Social-Media

YouTube has taken more videos than ever before, relying more on non-human moderators.

As expected, YouTube removed more videos in the second quarter of 2020 than ever before, as the company leaned more on its algorithm than most of its human content moderators. That is according to the Community guidelines Enforcement report released by the company on Tuesday (through the Protocol), which shows that more than 11,4 million videos were recorded between April and June. In the same period last year, just under 9 million videos were removed from YouTube.
 
When we reckoned with significantly reduced human review capacity due to COVID-19, we were forced to make a choice between potential under-enforcement or potential over-enforcement, the company wrote in a blog post.
 
Because responsibility is our top priority, we have chosen the latter — using technology to help with some of the work normally done by the reviewers.
 
Google's parent YouTube company told employees in March that it was extending its homework policy until the end of 2020 due to coronavirus. The company warned that the measure meant that it would rely more on technology than on human reviewers, and that videos that would normally be fine on the platform could end up being deleted in error.
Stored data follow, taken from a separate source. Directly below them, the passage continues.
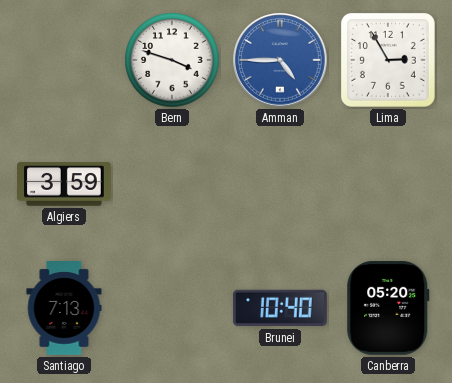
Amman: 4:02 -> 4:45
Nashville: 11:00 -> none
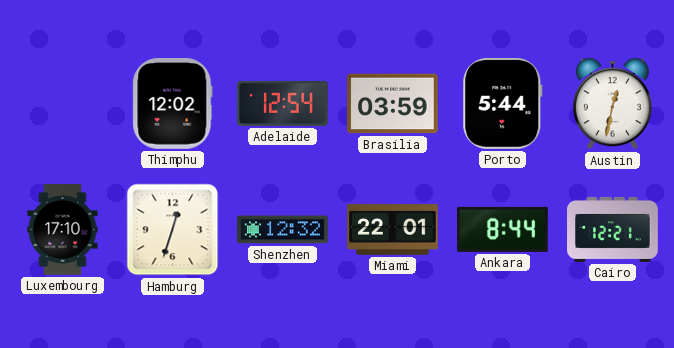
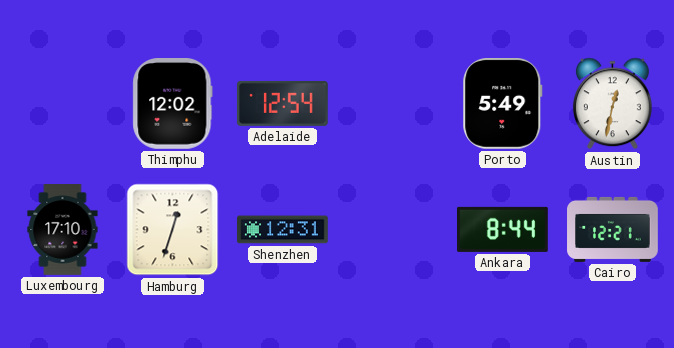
Brasilia: 03:59 -> none
Porto: 5:44 -> 5:49
Shenzhen: 12:32 -> 12:31
Miami: 22:01 -> none
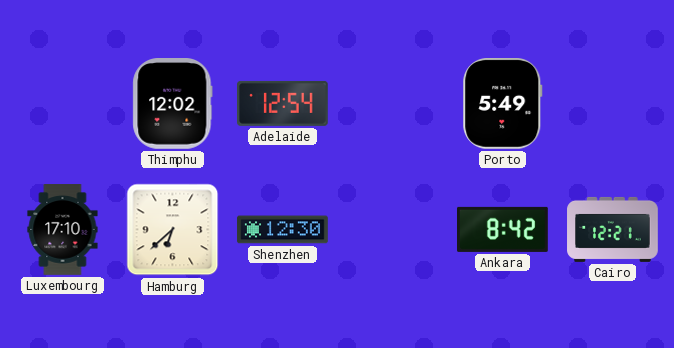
Austin: 12:32 -> none
Hamburg: 12:33 -> 6:38
Shenzhen: 12:31 -> 12:30
Ankara: 8:44 -> 8:42
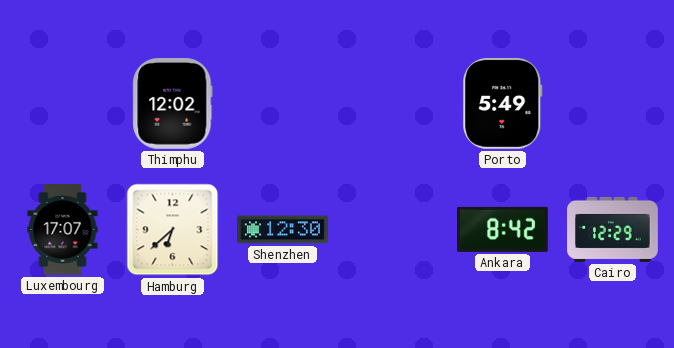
Adelaide: 12:54 -> none
Luxembourg: 17:10 -> 17:07
Cairo: 12:21 -> 12:29
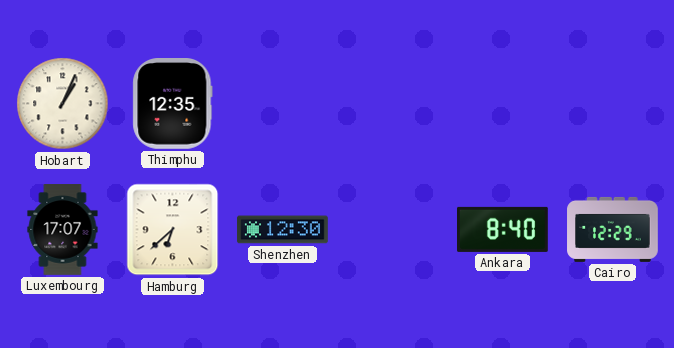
Hobart: none -> 1:04
Thimphu: 12:02 -> 12:35
Porto: 5:49 -> none
Ankara: 8:42 -> 8:40
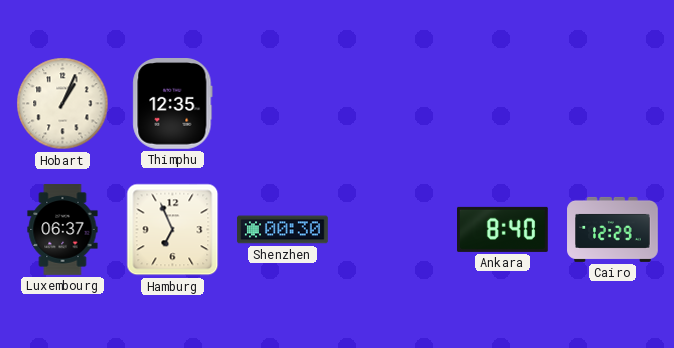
Luxembourg: 17:07 -> 06:37
Hamburg: 6:38 -> 6:56
Shenzhen: 12:30 -> 00:30
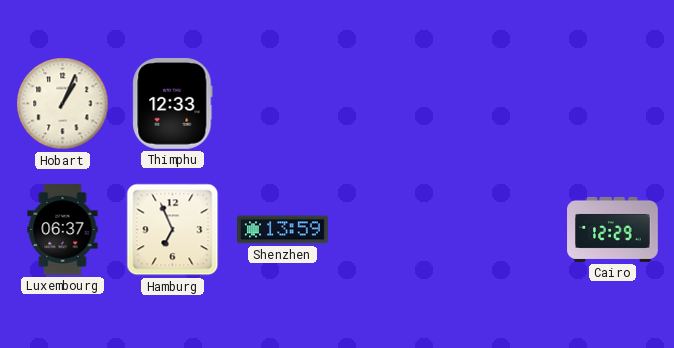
Thimphu: 12:35 -> 12:33
Shenzhen: 00:30 -> 13:59
Ankara: 8:40 -> none
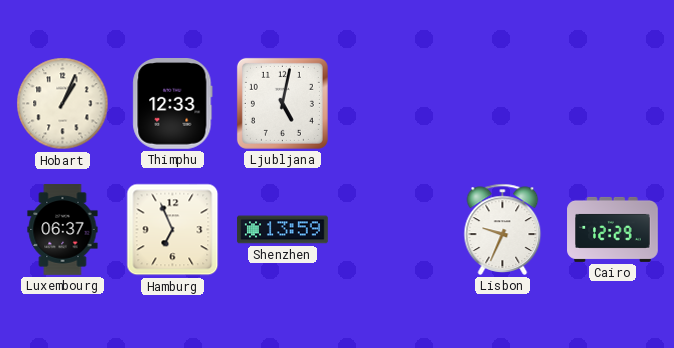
Ljubljana: none -> 5:02
Lisbon: none -> 9:34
Its human moderators work from offices specifically set up for review; allowing such work to be carried out outside the controlled environment would risk having user data — and sensitive videos — inadvertently exposed.
 
The company knew that removing more videos that did not violate its rules would also result in more appeals from content creators. As a result, it has added more staff to its appeals process to deal with requests as quickly as possible. The number of content take-off appeals went from 166,000 in the first quarter of 2020 to more than 325,000 in the second. It also meant that YouTube had reversed itself and re-established more videos in the second quarter: more than 160,000, compared to just over 41,000 in the first quarter (although YouTube noted in its blog post that some of the re-establishments may have been appealed in the previous quarter).
 
YouTube reported in its blog post that, for critical policy areas such as child health and violent crime, it had more than triple the number of removals as average during the second quarter, but found the occasional disruption for developers to be worth the end result. We accepted a lower level of accuracy to make sure we removed as many pieces of violative content as possible.